# WHAT YOU NEED TO DO:
Rewrite everything from the line that contains "family: Saxifragaceae" down to the end of the records, putting "vernacular name" in place of "common name" and keeping all else unchanged.

───── DATASET EXTRACT

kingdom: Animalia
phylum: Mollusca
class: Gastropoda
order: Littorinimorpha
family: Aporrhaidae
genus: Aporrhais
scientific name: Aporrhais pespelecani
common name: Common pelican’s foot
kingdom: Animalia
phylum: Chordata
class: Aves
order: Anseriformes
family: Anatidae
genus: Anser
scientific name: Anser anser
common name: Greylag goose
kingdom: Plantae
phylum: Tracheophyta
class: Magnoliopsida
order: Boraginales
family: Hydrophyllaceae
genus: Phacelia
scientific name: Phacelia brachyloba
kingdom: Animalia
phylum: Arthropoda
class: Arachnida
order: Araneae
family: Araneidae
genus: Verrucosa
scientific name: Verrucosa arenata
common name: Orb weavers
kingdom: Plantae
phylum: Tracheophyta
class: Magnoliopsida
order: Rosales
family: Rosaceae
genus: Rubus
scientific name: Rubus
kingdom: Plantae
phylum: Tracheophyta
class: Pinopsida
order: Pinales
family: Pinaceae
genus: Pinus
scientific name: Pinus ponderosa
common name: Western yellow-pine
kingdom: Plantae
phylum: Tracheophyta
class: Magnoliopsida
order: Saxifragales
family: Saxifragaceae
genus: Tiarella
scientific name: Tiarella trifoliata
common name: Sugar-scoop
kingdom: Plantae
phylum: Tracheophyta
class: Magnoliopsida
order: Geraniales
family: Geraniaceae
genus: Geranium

──────────

# ANSWER FOR THE TASK:
family: Saxifragaceae
genus: Tiarella
scientific name: Tiarella trifoliata
vernacular name: Sugar-scoop
kingdom: Plantae
phylum: Tracheophyta
class: Magnoliopsida
order: Geraniales
family: Geraniaceae
genus: Geranium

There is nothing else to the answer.